Giustamente, egli ha sollecitato un modo differente di pensare e di intervenire. “Di fronte a circostanze impreviste, un cambiamento di mentalità è necessario in questa crisi come lo sarebbe in tempo di guerra”, ha affermato, aggiungendo che “ci deve essere di ispirazione l’esempio di coloro che ricostruirono il mondo, l’Europa, l’Italia dopo la seconda guerra mondiale. Si pensi ai leader che, ispirati da J.M. Keynes, si riunirono a Bretton Woods nel 1944 per la creazione del Fondo Monetario Internazionale”.

Questa è la ragione e l’inudibile necessità di riflettere in modo nuovo e innovativo anche sulla gestione e su una possibile riduzione, se non cancellazione, di almeno parte del debito pubblico. Nei mesi scorsi, in verità, ci sono state delle proposte rilevanti.

Recentemente oltre 100 economisti, soprattutto francesi, italiani e spagnoli, hanno scritto un manifesto in cui si sostiene che “Il debito detenuto dalla Bce si può e si deve annullare”. Il 25% del debito pubblico europeo è detenuto dalla Banca centrale europea, cioè una quota di debiti pari a circa 2.500 miliardi di euro, che i cittadini europei devono a loro stessi.

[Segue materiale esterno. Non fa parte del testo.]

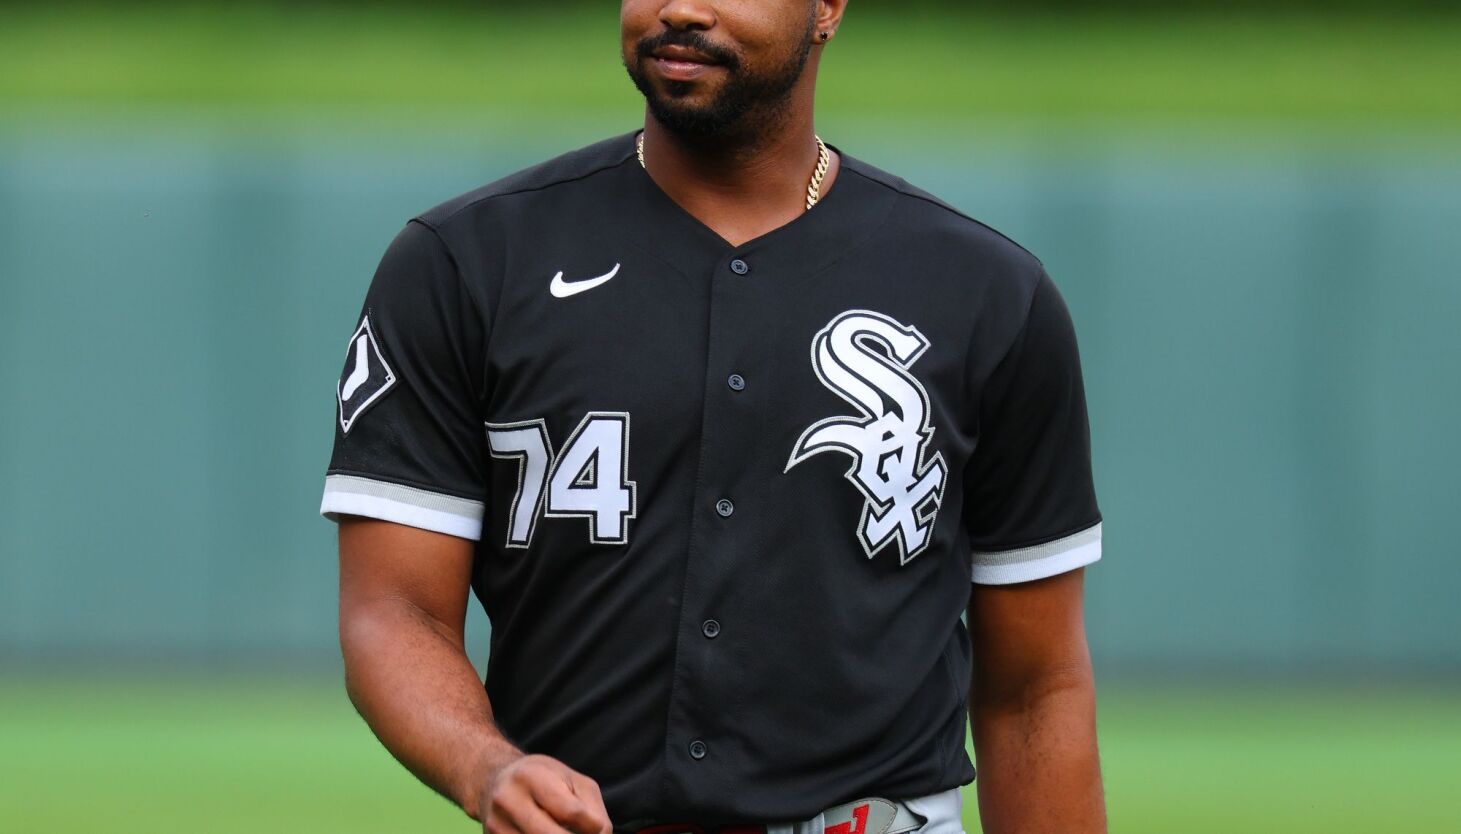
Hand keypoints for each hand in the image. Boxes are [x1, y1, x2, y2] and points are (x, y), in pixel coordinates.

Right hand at [478, 754, 612, 833]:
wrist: (495, 782)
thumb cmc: (543, 780)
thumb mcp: (573, 781)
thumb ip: (593, 810)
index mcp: (531, 776)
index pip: (571, 812)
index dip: (592, 827)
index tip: (597, 828)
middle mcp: (508, 800)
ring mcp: (497, 825)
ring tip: (565, 830)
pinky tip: (549, 832)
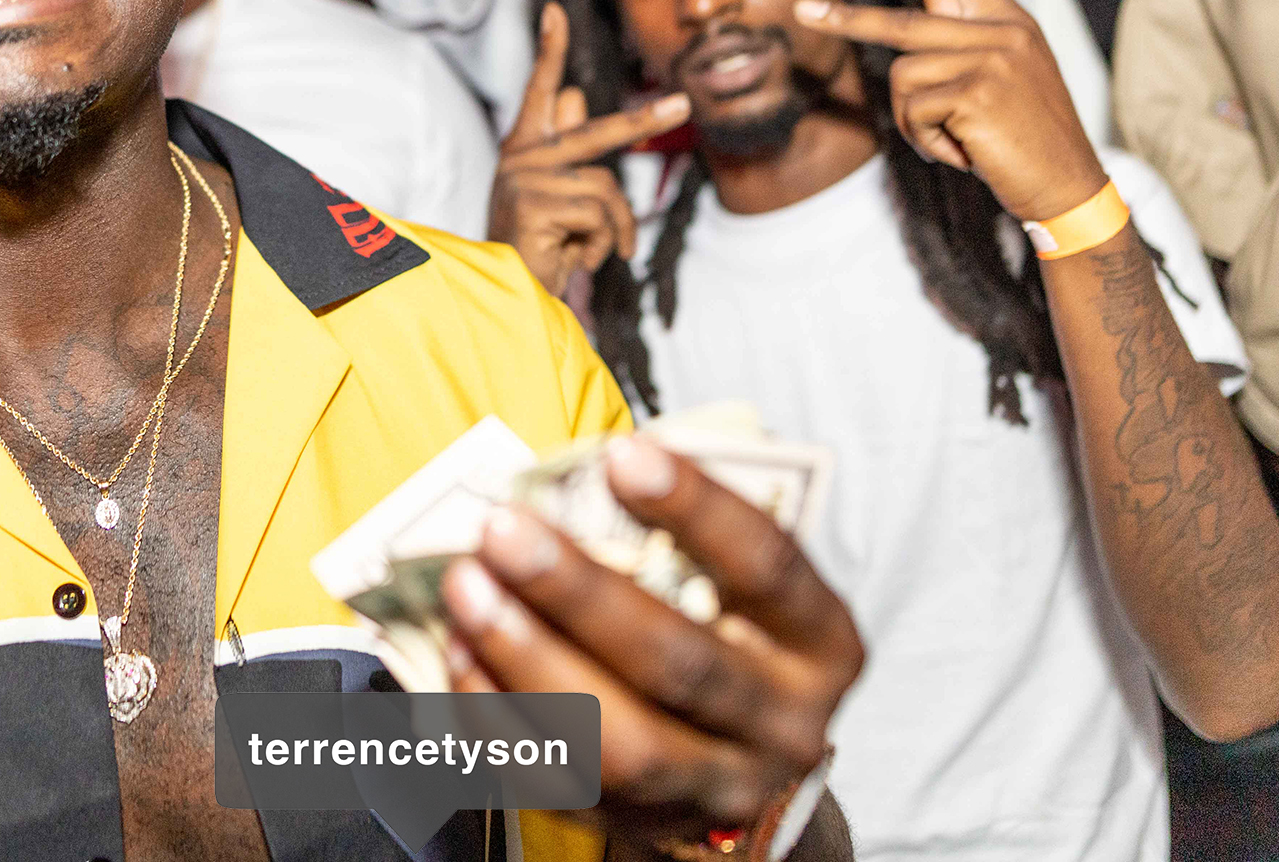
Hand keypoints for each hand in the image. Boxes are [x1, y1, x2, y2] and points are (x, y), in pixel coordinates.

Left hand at [442, 437, 862, 847]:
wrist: (742, 779)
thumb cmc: (730, 638)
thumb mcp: (744, 588)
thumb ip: (683, 537)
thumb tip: (575, 472)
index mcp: (819, 643)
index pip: (768, 568)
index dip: (699, 509)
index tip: (622, 454)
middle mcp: (783, 726)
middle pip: (679, 664)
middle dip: (581, 593)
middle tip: (503, 530)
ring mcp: (714, 791)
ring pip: (619, 743)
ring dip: (528, 659)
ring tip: (465, 588)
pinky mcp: (644, 829)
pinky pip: (562, 782)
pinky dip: (500, 717)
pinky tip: (459, 652)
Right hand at [491, 4, 688, 294]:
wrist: (510, 297)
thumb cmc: (538, 248)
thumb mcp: (555, 196)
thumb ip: (566, 148)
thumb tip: (577, 94)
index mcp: (525, 149)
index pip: (540, 91)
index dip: (549, 51)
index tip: (556, 12)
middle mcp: (520, 156)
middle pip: (594, 133)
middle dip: (643, 123)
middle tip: (685, 105)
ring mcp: (524, 177)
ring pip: (606, 189)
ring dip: (614, 230)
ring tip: (589, 252)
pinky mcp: (533, 203)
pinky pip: (600, 215)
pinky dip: (602, 246)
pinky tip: (575, 258)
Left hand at [794, 0, 1105, 223]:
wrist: (1068, 184)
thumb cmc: (1025, 136)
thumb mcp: (1003, 76)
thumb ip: (967, 33)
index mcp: (1009, 21)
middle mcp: (1003, 31)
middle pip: (904, 22)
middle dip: (847, 21)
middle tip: (803, 10)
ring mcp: (992, 58)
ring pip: (902, 78)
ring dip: (914, 122)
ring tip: (955, 139)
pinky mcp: (978, 91)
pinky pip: (914, 112)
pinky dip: (927, 141)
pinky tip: (964, 153)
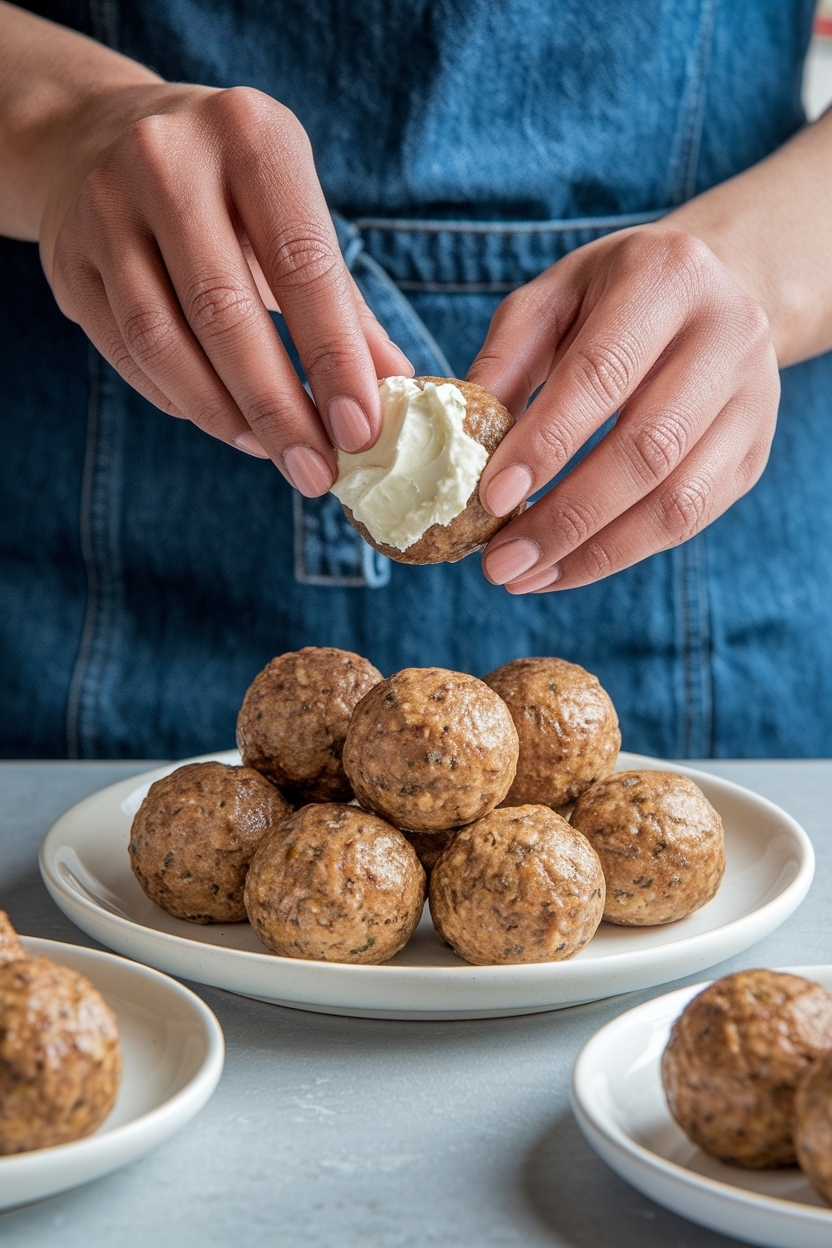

Nella storia, la cancellazione del debito non è sempre stata un tabù: alla Conferenza di Londra del 1953, per esempio, i partecipanti, guidati dagli Stati Uniti, decisero la cancellazione di due terzi del debito pubblico della Germania, che iniziò così il suo percorso di ripresa e di prosperità.

La loro proposta è chiara. I paesi europei e la Bce siglano un accordo in cui quest’ultima si impegna a cancellare il debito pubblico che detiene (o a trasformarlo in debito perpetuo senza interessi), mentre gli Stati si dovrebbero impegnare a investire lo stesso importo nella ricostruzione ambientale e sociale. Ricetta semplice, impegnativa ed efficace.

Vi sono anche altre proposte simili, come quella che prevede che i debiti accesi per far fronte alla crisi attuale siano nella forma di titoli irredimibili, senza scadenza e senza interessi, garantiti dalla Bce.

Del resto, anche un grande paese come il Giappone ha dovuto e deve fare i conti con la sua situazione debitoria. Pur essendo un paese avanzato e tecnologizzato forse più dell’Europa, ha il più grosso debito pubblico al mondo, pari a 252% del suo Pil. Nel 2020 ha aumentato il suo bilancio del 20% attraverso l’emissione di nuovi titoli di Stato. Ma in Giappone oltre il 40% di tutto il debito pubblico è in mano alla Banca centrale e il resto, in maggioranza, è posseduto dalle banche e dalle famiglie giapponesi. Non è in una situazione idilliaca, ma controllando il suo debito, il Giappone non è soggetto a pressioni esterne o a speculazioni da parte dei mercati internazionali.

In conclusione, la cosa decisiva è che il “debito buono” venga utilizzato per la crescita economica. In tal modo aumentando il denominatore, il tasso debito/Pil inevitabilmente si abbassa. Ma non è la frazione matematica che interessa. Con la ripresa economica si possono finalmente affrontare i problemi reali delle famiglie e delle imprese.

Il fatto che Draghi, nel frattempo, sia diventato capo del governo del nostro paese, ci fa ben sperare. Certo, anche noi, come cittadini e come singoli, dovremmo modificare i nostri comportamenti, ispirandoli al rispetto delle leggi e dei valori costituzionali.